If you haven't read her novels and don't know anything about her background, then the name George Eliot likely connotes dauntingly thick novels and, perhaps, boring reading assignments. However, if you'd been alive in Victorian England, the mention of Eliot's name would have made you clap your hands over the children's ears and shoo them out of the room so that you could hear the latest gossip.
The life of George Eliot – the pen name of the woman born in 1819 as Mary Anne Evans – was as scandalous as could be in an era before sex tapes and tabloid news. When she was a young woman, her father nearly disowned her after she had the gall to announce that she would no longer attend church. As an unmarried woman, she lived and worked among men – men with whom she may have had romantic and sexual relationships. Most damning of all, in 1854 Eliot moved in with literary critic George Henry Lewes. They lived together as husband and wife until Lewes' death in 1878, despite the fact that he was already legally married to someone else. (Lewes and his legal wife provoked scandal of their own when she bore several children by another man in the course of their open marriage.)
George Eliot's books were so good, however, that eventually people forgot (or just stopped caring) about the scandal that had once sullied her name. Her novels are still ranked among the finest in English literature. They contain no melodrama. Nor do they contain false moralizing, saints, angels, or demons. They reflected the complexities of real life, the same ones that their author had been unafraid to confront.

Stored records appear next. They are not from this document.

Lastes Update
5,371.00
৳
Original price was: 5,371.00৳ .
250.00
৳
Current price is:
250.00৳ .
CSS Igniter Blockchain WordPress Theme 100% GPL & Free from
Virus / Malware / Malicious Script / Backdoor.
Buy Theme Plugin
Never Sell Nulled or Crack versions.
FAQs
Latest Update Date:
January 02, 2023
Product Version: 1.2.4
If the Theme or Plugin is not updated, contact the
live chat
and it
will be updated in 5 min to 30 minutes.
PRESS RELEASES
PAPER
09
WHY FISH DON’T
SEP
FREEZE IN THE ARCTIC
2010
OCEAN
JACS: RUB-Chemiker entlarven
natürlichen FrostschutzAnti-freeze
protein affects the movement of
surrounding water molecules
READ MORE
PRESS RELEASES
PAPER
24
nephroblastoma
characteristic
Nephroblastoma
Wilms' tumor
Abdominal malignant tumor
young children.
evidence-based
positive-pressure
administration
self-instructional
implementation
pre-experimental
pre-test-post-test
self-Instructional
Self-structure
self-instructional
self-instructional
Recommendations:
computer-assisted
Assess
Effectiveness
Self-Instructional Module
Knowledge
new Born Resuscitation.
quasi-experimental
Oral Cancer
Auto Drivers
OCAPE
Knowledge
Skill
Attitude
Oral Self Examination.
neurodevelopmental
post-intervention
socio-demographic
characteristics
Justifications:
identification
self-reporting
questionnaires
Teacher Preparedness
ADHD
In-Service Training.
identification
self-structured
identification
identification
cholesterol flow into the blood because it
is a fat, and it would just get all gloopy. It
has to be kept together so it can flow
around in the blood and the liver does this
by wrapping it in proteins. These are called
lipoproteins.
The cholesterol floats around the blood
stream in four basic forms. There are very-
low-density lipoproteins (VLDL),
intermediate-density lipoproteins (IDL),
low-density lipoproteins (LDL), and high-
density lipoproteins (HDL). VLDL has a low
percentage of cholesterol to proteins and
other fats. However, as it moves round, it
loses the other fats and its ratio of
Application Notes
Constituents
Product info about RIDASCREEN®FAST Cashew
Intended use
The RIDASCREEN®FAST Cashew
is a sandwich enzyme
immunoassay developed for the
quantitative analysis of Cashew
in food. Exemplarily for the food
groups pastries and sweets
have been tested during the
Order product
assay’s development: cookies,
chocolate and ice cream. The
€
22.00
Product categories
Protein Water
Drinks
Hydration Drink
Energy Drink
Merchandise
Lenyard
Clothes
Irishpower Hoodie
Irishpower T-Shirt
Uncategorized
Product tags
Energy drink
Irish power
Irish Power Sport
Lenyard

Eliot's writing saved her. From her start as a social pariah she became one of the wealthiest and most popular women in England. Charles Dickens came to her parties. Queen Victoria and her daughters counted themselves as fans. Sure, "proper" society matrons may still have whispered nasty things about her, but what did they matter? George Eliot had discovered the power of the truth. It's a gift she leaves behind for us, even today.